Conheça o Rio sem ir a Copacabana

Por Augusto Diniz

A nobreza do centro do Rio é um pequeno espaço encruado em uma daquelas galerias dos antigos prédios da cidade de fina arquitetura, mas de conservação parca. Ali, de frente a um cabelereiro, o balcão se apresenta vistoso: bolinho de ovo recheado, vagem empanada, pernil de porco ainda no osso, carne assada salpicada de tiras de cebola… O chope de colarinho honestíssimo – no máximo meia polegada.

O pequeno Lord Bar (rua da Quitanda, 30) é de uma fidalguia carioca ímpar. Abre somente dia de semana, a partir das 7 da matina. Trata-se de um dos mais autênticos lugares que alguém pode ir pela manhã naquele território.

Siga o périplo e caia no Rei dos Frangos Marítimos (rua Miguel Couto, 139) para o almoço a base do peixe mais conhecido do País. Aqui se encontra o Beco das Sardinhas, onde o fruto do mar popular vira iguaria nobre, mesmo sendo vendido apenas empanado com farinha de rosca e um fatídico molho de limão de tempero.

O que importa ou quem se importa. Principalmente se vem mais chope – num calor de 40° a pino no meio do dia. Depois de umas cinco sardinhas e algumas tulipas geladas, olhe bem para frente, pegue a Visconde Inhaúma e saia à beira mar – da Baia de Guanabara, sendo preciso.

Caminhe à direita por dentro das vielas da parte mais antiga do Rio (ainda de pé): Paço Imperial, Praça XV, Arco dos Teles e a rua do Ouvidor – adentre na pequena livraria Folha Seca (rua do Ouvidor, 37) e veja seu belo acervo de obras literárias da história do Rio e de seus personagens.

Caminhe ainda por ali, vá a alguma exposição no Centro Cultural Banco do Brasil, na Casa França-Brasil. Não quer saber de mostras ou assemelhados, sente na Toca do Baiacu (rua do Ouvidor, 41), colado no estabelecimento de livros aqui citado, numa mesinha no meio da estreita via ainda de paralelepípedo e se inspire nos centenários casarios debruçados à face da rua, num pedacinho do Rio de imperiosa elevação.

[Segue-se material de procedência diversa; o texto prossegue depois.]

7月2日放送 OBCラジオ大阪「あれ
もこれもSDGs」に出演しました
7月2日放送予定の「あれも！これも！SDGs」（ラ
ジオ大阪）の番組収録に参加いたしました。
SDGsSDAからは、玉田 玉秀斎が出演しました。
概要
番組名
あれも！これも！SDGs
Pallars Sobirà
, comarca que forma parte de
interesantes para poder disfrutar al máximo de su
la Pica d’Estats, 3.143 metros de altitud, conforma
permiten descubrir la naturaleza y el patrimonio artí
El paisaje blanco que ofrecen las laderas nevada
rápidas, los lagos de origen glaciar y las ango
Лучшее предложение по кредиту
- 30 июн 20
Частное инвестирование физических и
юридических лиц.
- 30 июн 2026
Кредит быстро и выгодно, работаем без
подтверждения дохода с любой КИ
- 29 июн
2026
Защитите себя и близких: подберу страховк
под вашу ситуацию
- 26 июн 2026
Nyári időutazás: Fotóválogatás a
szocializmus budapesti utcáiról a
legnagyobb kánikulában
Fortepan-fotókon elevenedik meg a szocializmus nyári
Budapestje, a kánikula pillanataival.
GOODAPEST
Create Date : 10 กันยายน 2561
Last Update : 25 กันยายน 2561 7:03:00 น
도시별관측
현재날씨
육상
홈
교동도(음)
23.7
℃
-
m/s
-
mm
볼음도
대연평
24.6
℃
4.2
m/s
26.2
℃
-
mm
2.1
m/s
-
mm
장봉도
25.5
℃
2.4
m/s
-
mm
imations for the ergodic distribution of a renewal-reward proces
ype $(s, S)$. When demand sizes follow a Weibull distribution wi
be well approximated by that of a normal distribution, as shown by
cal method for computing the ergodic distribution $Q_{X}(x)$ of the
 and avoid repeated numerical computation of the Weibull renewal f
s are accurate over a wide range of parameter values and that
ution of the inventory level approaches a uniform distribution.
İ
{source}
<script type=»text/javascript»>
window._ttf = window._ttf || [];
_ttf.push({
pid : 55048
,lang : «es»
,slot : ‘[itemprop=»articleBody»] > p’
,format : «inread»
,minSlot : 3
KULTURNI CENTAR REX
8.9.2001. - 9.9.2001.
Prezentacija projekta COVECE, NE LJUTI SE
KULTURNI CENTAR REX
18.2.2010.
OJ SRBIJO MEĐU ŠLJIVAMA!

Volte à beira mar, ou melhor, à orla da baia e caminhe rumo à praça Mauá, pegando na sequência a rua Sacadura Cabral, depois de cumprir algumas centenas de metros de uma vista portentosa do velho e do novo Rio, como o Mosteiro de São Bento e o Museu do Amanhã.

Vem o Largo de São Francisco da Prainha, alguns barzinhos no cenário antiguíssimo em direção à Pedra do Sal, a volumosa rocha onde antes se acabava no mar, mas que há décadas é parte do asfalto por conta de sucessivas obras de aterramento – que virou uma imensa zona portuária.

Suba a rua Sacadura Cabral, e na esquina com a Barão de Tefé, note o emblemático Cais do Valongo, ali cercado, onde os negros aportavam à cidade aos milhares. Sobrou pouco dele, mas suficiente para uma profunda reflexão sobre o escravagismo neste País honrado graças às mãos negras e seus traços fortes, suficientes para criar uma entidade cultural a essa terra um tanto sem cara até então.

Uma quadra de volta à rua Sacadura Cabral, no número 155, um desses magnânimos legados negros se apresenta em forma de música. É ali que o samba do Rio se encontra sublime.

Entre no belo casarão, de imponente pé direito. Ouça o cavaco, o violão, a percussão e o canto na palma da mão. A noite se deságua na manifestação popular à flor da pele promovida no Trapiche Gamboa. Se emocione com os cantos, a dança, o ritmo, a roda, pois nesse caminho até aqui, você já conheceu a sagração do Rio, sem dar um passo em Copacabana.